Amendment: Initially I thought that the Fresh At The Festival initiative was a new thing, but I’ve been reliably informed that it has been running for a few years, apologies for any mis-reading. – CG 7th March
Exeter Food Festival attracts some of the regions best and brightest producers. On later today I am going to be announcing something exciting coupled with Exeter Food Festival, but in the meantime I’d like to introduce you to Privateer Jerky, proudly made in North Devon. They are one of the Fresh at the Festival champions for this year. I’ll be definitely paying their stand a visit throughout the festival 🙂
“Visitors to the Exeter Festival of South West Food and Drink can expect to find a wide array of regional goodies including another collection of ‘Fresh at the Festival’ exhibitors.
‘Fresh at the Festival’ champions those who’ve been in business fewer than 3 years. Exhibitors are offered discounted participation, training and free promotion; one of the initiatives of Exeter Food Festival to lend a hand to local start-ups.” – EFF newsletter
- How long have you been making jerky?
For a couple of years for myself, family and friends but when a couple of people asked me if they could pay me to make some I figured that I should start selling it. That was October 2015
- Where are you based?
Braunton North Devon. My wife and I surf so we wanted to be near the beach.
- What was your inspiration behind the product?
My wife is from Georgia in the Deep South. I’ve been going there for 20 years and sampling the fine roadtrip snacks. I loved jerky from the first bite and have been an addict for a while. The craft jerky movement in the US has really gained momentum just like craft beer did 10 years ago. Until recently you couldn’t get good jerky here – that’s why I first made my own.
As high-protein diets have gained in popularity so has demand for low-carb snacks made with quality products. The paleo movement also has had a big influence (I don’t follow it though – too many rules!)
- Who are the people behind your product?
My wife provides an incredible sounding board for ideas, flavours and marketing. The rest is me, from slicing the beef to sewing the labels onto the packs.

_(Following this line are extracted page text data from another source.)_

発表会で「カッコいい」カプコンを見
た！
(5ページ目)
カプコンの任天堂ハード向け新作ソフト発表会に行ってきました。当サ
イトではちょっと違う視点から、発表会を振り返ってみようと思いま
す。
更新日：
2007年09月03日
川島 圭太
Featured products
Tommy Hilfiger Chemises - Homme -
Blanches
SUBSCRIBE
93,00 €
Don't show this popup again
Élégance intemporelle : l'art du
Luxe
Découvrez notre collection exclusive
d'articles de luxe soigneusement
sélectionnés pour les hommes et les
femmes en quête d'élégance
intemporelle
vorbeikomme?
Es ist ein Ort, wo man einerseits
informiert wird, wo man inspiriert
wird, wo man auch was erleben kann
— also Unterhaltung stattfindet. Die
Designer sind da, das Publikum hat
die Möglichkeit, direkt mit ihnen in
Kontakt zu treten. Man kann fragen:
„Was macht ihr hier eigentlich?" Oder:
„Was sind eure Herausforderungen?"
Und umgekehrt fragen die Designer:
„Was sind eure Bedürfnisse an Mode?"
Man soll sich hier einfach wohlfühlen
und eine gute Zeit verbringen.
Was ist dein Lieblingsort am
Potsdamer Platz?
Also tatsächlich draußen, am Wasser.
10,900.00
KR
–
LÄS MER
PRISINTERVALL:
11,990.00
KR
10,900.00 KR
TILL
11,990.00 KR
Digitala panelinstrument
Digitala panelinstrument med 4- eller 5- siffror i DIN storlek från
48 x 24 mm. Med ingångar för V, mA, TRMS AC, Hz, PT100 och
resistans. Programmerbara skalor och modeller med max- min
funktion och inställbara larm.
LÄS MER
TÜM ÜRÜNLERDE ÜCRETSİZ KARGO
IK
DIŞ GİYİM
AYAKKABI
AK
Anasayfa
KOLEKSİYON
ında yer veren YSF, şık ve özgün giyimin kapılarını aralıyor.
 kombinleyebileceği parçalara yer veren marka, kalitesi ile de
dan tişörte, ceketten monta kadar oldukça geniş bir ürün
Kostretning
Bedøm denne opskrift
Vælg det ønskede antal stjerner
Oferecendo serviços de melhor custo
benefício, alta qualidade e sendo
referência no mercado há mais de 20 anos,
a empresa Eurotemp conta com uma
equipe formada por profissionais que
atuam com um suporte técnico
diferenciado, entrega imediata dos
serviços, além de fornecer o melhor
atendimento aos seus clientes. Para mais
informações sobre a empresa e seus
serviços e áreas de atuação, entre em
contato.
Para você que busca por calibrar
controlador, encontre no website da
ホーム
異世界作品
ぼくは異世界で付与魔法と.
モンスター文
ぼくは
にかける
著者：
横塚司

- Do you hail from the South west originally, if so where are you from?
No, but we’ve been coming here to surf for 11 years or so. Eventually last year we decided to upgrade from our caravan to an actual house. We’ve lived in London most recently but before that Houston in Texas and Atlanta. I’m originally from Newark-on-Trent.
- What are you hoping to get out of the festival?
I love meeting people and giving them samples of jerky, I hope to spend the festival converting non-believers and persuading jerky-fans that small producers make the best stuff.
- What new and different flavours are you hoping to promote at the festival?
I’ve been playing around with a couple of flavours recently. One marinated in a hot sauce called Sriracha is proving a big hit. I might also do a big batch of one that I call Powderkeg which features four different strengths of chillies from Dartmoor chilli farm. The test batch that I smoked made my eyes sweat!
- Do you have any flavour combination/recipe suggestions?
I love experimenting with different flavours but I don’t think that you can go very wrong when you have good quality meat that is smoked gently over nice wood. (Incidentally I use apple wood from my own back yard to smoke my jerky). Jerky is mostly eaten as a snack but I’ve used it on bruschetta alongside guacamole and tomatoes. Used as an addition to a Bloody Mary it is a phenomenal edible stirring stick or chopped finely it gives a savoury boost to soups or sauces and recently my neighbour at a market suggested trying jerky tea!